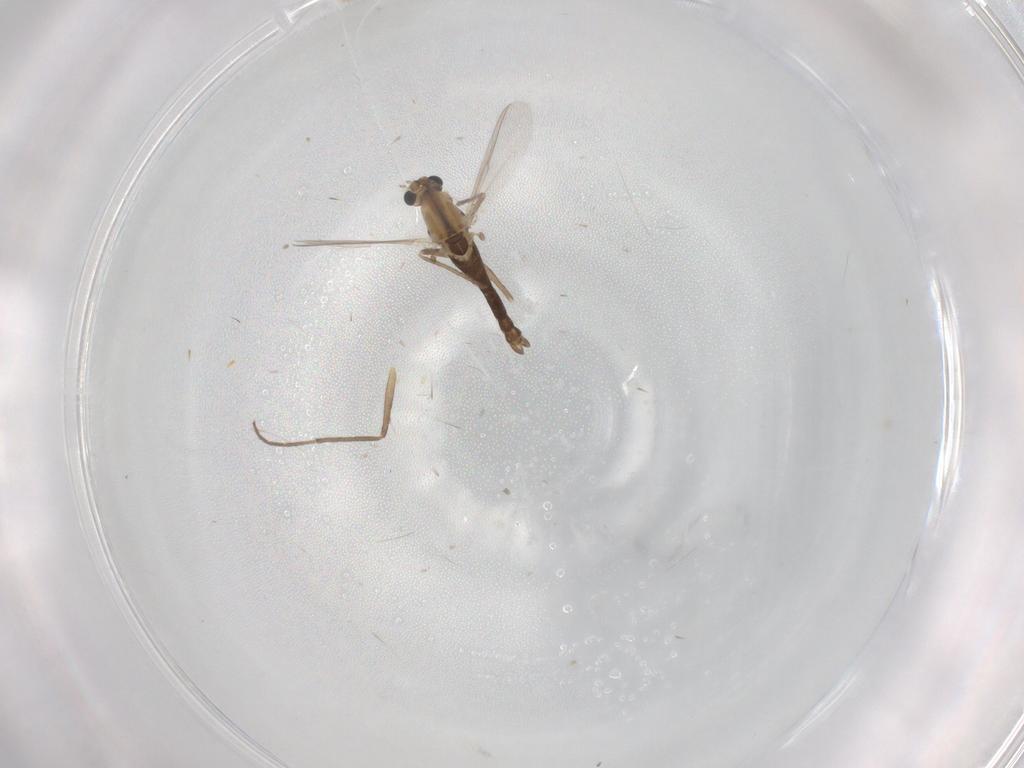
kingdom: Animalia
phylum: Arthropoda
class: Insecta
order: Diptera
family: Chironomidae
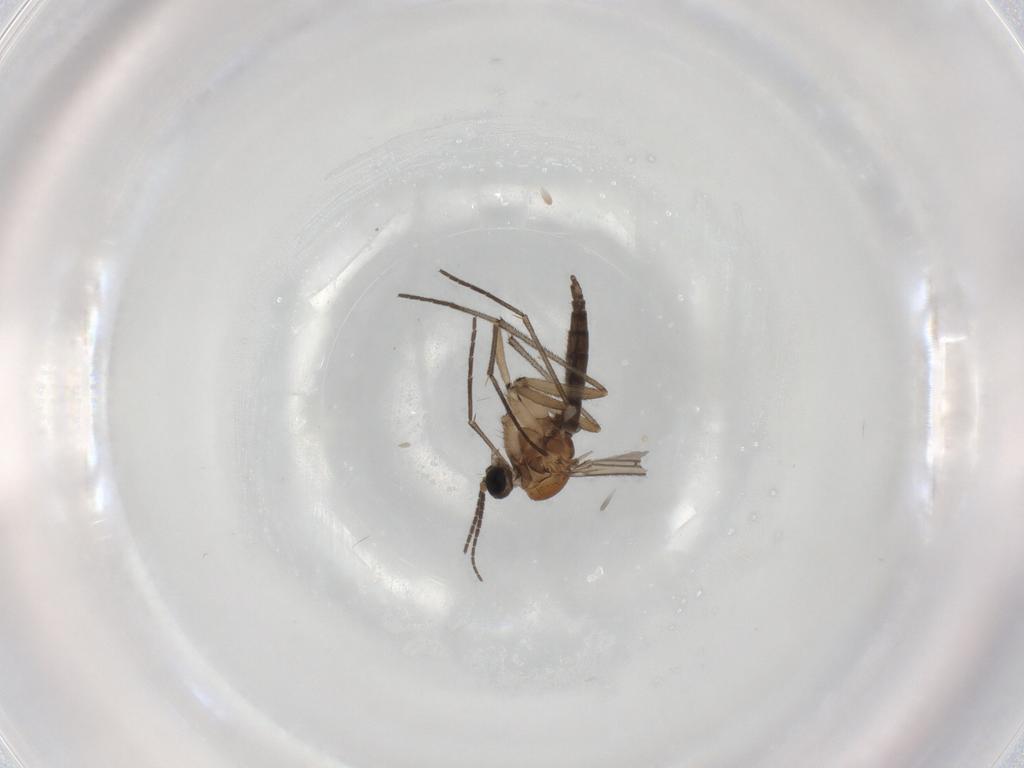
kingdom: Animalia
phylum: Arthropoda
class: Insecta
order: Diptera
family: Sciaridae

SET TASK
Reproduce every text line of the rows above verbatim, omitting the pictures.

RIGHT ANSWER
kingdom: Animalia
phylum: Arthropoda
class: Insecta
order: Diptera
family: Chironomidae
kingdom: Animalia
phylum: Arthropoda
class: Insecta
order: Diptera
family: Sciaridae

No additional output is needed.